§ Assigned task:
Your job with the data below: print everything from the line that holds "Производительность в 1440p разрешении" down to the line that holds "RTX 3090 и NVIDIA GeForce RTX 3080 Ti?", ends included, exactly, and nothing else.

§ Available records:
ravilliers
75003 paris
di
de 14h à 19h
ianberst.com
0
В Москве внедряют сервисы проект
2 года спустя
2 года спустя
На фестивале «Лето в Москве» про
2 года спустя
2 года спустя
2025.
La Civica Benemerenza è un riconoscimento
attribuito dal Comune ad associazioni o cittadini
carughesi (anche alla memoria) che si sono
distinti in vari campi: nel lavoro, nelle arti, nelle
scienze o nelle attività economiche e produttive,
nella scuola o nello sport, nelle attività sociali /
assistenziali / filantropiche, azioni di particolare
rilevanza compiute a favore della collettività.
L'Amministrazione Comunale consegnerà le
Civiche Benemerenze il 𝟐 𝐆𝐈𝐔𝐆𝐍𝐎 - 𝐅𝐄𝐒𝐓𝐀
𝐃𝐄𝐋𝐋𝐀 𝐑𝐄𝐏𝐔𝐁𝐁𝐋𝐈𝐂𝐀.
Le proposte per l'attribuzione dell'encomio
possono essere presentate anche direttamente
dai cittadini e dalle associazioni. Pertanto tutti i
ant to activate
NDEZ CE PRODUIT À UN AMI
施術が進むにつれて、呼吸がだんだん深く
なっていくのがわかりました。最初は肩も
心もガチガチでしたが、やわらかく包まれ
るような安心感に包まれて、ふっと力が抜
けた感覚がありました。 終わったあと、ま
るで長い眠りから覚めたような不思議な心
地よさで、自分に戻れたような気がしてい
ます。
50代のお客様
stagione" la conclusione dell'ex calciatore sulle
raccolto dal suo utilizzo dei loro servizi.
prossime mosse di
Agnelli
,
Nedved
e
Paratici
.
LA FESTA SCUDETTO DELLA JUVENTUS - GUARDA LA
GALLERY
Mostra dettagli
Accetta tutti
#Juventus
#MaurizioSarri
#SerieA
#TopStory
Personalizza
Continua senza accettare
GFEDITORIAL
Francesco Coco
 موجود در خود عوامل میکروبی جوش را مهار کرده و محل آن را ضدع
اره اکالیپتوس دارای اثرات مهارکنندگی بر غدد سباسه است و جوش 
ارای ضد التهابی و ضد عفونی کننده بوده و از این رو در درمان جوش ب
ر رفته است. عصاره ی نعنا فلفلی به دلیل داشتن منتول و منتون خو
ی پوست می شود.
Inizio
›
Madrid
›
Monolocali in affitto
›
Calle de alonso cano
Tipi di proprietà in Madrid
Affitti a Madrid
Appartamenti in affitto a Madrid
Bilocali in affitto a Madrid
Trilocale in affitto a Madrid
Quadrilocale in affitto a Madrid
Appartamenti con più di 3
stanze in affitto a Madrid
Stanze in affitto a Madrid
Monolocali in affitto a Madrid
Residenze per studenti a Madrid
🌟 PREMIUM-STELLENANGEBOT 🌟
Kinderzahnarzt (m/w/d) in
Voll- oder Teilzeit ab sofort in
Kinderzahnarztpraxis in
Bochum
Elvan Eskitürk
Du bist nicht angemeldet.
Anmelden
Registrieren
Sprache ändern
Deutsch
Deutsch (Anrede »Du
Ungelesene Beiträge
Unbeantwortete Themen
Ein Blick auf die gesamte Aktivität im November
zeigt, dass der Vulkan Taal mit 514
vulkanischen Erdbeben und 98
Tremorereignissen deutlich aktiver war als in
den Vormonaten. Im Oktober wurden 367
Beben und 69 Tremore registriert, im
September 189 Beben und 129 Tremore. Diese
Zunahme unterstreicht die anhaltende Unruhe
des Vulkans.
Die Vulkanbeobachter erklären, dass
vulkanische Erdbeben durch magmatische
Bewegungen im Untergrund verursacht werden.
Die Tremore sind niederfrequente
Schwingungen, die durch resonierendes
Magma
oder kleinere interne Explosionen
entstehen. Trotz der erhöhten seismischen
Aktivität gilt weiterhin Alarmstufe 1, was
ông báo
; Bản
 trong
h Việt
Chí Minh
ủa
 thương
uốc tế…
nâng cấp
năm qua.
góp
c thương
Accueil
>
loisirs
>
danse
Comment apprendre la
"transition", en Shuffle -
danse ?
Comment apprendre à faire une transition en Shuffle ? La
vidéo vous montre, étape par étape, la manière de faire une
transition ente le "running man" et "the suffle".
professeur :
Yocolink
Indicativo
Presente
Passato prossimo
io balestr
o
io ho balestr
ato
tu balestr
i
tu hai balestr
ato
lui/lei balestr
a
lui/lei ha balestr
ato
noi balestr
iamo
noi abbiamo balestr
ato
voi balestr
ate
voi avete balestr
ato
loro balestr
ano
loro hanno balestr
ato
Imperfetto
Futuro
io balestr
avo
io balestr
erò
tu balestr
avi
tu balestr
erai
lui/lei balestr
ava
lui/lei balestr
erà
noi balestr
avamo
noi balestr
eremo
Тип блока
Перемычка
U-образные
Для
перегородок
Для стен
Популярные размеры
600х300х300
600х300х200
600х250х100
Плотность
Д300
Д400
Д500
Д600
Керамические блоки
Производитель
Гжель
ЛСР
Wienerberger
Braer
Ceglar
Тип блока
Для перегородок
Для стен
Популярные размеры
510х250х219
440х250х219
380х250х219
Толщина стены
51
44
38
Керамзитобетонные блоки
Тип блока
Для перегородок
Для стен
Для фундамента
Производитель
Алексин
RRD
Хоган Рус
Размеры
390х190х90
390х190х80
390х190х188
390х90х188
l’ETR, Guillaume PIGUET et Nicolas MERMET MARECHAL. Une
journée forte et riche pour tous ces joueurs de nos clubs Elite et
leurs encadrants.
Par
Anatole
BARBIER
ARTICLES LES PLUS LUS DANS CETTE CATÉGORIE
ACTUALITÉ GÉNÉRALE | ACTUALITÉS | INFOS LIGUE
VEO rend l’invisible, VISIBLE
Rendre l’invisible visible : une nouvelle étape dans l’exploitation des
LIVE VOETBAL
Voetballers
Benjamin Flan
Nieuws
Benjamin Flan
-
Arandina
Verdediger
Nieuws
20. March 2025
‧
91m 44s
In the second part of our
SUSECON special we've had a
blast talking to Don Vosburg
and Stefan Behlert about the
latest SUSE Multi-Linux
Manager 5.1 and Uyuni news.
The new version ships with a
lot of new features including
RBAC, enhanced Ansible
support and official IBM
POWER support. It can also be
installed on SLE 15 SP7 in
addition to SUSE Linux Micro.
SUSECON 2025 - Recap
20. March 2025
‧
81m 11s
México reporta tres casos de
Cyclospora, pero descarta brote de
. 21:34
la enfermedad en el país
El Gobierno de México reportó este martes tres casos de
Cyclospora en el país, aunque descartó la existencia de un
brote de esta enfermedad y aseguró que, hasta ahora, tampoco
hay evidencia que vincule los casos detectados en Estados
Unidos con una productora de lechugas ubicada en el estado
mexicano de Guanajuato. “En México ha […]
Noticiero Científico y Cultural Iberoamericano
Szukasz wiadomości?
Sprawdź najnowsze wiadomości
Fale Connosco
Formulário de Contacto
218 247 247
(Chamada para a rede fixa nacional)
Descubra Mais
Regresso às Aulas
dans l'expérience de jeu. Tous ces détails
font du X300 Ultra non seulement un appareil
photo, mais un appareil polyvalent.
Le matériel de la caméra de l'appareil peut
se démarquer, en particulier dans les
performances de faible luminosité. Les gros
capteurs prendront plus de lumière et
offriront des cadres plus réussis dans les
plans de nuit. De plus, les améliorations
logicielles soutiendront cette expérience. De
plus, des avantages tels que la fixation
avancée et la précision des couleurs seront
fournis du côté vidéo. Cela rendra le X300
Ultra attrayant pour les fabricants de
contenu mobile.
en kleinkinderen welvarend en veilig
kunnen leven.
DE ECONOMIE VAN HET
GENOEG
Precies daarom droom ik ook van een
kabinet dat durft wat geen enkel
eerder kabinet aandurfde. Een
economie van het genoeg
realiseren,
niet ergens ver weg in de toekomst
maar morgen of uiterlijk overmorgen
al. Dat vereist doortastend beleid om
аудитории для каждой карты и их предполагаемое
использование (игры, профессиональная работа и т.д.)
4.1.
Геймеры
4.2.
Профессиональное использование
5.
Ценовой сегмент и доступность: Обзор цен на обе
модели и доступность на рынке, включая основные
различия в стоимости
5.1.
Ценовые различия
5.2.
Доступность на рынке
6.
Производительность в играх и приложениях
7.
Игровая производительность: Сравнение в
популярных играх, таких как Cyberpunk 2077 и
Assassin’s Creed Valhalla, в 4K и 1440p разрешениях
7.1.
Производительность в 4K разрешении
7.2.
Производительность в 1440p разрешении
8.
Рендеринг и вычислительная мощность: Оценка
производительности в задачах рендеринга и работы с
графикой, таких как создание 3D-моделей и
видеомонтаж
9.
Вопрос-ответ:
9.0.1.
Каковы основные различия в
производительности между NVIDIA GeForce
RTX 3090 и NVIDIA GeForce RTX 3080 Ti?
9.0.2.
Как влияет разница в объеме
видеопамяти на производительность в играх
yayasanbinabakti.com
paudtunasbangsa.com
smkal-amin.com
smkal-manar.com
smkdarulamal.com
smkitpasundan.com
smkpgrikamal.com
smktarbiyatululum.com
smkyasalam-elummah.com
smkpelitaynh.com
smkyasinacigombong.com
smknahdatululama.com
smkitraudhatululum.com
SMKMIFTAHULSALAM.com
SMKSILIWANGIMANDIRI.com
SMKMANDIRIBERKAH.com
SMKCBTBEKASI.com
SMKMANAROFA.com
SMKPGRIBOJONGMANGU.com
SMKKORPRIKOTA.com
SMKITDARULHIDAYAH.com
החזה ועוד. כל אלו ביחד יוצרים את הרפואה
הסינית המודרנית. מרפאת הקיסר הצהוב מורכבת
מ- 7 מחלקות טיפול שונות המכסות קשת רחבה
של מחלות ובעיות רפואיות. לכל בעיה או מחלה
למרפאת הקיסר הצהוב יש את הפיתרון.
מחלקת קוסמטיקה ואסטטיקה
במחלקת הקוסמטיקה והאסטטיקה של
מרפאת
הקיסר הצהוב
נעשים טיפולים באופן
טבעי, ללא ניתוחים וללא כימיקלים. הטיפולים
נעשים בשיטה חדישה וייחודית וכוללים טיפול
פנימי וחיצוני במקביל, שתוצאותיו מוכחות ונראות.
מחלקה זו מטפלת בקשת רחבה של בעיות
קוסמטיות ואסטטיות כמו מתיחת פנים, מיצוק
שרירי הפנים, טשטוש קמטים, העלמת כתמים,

§ Response area:
Производительность в 1440p разрешении
8.
Рендеринг и вычислительная мощность: Оценка
производительности в задачах рендеринга и работы с
графикой, таких как создание 3D-моделей и
видеомонтаж
9.
Вопрос-ответ:
9.0.1.
Каковы основные различия в
производительности между NVIDIA GeForce
RTX 3090 и NVIDIA GeForce RTX 3080 Ti?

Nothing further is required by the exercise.